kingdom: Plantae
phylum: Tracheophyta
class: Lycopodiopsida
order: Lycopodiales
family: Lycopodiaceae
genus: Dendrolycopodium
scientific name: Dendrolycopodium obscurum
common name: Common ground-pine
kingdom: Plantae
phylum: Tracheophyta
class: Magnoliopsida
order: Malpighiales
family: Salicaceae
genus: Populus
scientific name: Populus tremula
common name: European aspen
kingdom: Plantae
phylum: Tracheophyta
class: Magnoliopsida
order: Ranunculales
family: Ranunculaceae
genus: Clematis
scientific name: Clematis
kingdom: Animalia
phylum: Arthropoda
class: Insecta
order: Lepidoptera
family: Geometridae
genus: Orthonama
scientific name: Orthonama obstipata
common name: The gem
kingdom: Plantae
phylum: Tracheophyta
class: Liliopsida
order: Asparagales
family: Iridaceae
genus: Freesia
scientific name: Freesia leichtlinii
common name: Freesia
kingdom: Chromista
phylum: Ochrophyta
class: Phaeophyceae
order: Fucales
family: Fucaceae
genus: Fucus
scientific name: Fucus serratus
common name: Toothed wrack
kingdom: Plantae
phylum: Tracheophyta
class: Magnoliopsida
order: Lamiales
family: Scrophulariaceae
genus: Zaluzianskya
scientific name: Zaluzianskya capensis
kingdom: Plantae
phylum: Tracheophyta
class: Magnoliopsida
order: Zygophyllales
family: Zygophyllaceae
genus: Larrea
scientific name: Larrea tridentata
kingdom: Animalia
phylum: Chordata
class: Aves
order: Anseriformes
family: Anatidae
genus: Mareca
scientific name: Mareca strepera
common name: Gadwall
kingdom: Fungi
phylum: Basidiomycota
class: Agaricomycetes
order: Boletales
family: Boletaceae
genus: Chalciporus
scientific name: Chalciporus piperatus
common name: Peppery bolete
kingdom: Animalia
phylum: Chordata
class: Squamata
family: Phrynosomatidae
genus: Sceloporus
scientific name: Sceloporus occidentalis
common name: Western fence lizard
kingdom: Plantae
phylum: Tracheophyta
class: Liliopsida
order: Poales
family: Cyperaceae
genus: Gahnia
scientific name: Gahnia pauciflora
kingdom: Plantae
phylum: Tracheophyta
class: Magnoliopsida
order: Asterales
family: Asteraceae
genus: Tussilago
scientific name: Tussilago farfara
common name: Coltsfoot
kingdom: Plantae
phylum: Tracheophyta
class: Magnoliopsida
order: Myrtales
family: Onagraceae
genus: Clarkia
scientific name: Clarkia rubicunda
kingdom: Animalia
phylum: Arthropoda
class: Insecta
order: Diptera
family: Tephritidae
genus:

━━━

> [Work required]: Present every line from all the records above as one numbered list, omitting blank lines.

> [The output]:
1. kingdom: Plantae
2. phylum: Tracheophyta
3. class: Lycopodiopsida
4. order: Lycopodiales
5. family: Lycopodiaceae
6. genus: Dendrolycopodium
7. scientific name: Dendrolycopodium obscurum
8. common name: Common ground-pine
9. kingdom: Plantae
10. phylum: Tracheophyta
11. class: Magnoliopsida
12. order: Malpighiales
13. family: Salicaceae
14. genus: Populus
15. scientific name: Populus tremula
16. common name: European aspen
17. kingdom: Plantae
18. phylum: Tracheophyta
19. class: Magnoliopsida
20. order: Ranunculales
21. family: Ranunculaceae
22. genus: Clematis
23. scientific name: Clematis
24. kingdom: Animalia
25. phylum: Arthropoda
26. class: Insecta
27. order: Lepidoptera
28. family: Geometridae
29. genus: Orthonama
30. scientific name: Orthonama obstipata
31. common name: The gem
32. kingdom: Plantae
33. phylum: Tracheophyta
34. class: Liliopsida
35. order: Asparagales
36. family: Iridaceae
37. genus: Freesia
38. scientific name: Freesia leichtlinii
39. common name: Freesia
40. kingdom: Chromista
41. phylum: Ochrophyta
42. class: Phaeophyceae
43. order: Fucales
44. family: Fucaceae
45. genus: Fucus
46. scientific name: Fucus serratus
47. common name: Toothed wrack
48. kingdom: Plantae
49. phylum: Tracheophyta
50. class: Magnoliopsida
51. order: Lamiales
52. family: Scrophulariaceae
53. genus: Zaluzianskya
54. scientific name: Zaluzianskya capensis
55. kingdom: Plantae
56. phylum: Tracheophyta
57. class: Magnoliopsida
58. order: Zygophyllales
59. family: Zygophyllaceae
60. genus: Larrea
61. scientific name: Larrea tridentata
62. kingdom: Animalia
63. phylum: Chordata
64. class: Aves
65. order: Anseriformes
66. family: Anatidae
67. genus: Mareca
68. scientific name: Mareca strepera
69. common name: Gadwall
70. kingdom: Fungi
71. phylum: Basidiomycota
72. class: Agaricomycetes
73. order: Boletales
74. family: Boletaceae
75. genus: Chalciporus
76. scientific name: Chalciporus piperatus
77. common name: Peppery bolete
78. kingdom: Animalia
79. phylum: Chordata
80. class: Squamata
81. family: Phrynosomatidae
82. genus: Sceloporus
83. scientific name: Sceloporus occidentalis
84. common name: Western fence lizard
85. kingdom: Plantae
86. phylum: Tracheophyta
87. class: Liliopsida
88. order: Poales
89. family: Cyperaceae
90. genus: Gahnia
91. scientific name: Gahnia pauciflora
92. kingdom: Plantae
93. phylum: Tracheophyta
94. class: Magnoliopsida
95. order: Asterales
96. family: Asteraceae
97. genus: Tussilago
98. scientific name: Tussilago farfara
99. common name: Coltsfoot
100. kingdom: Plantae
101. phylum: Tracheophyta
102. class: Magnoliopsida
103. order: Myrtales
104. family: Onagraceae
105. genus: Clarkia
106. scientific name: Clarkia rubicunda
107. kingdom: Animalia
108. phylum: Arthropoda
109. class: Insecta
110. order: Diptera
111. family: Tephritidae
112. genus:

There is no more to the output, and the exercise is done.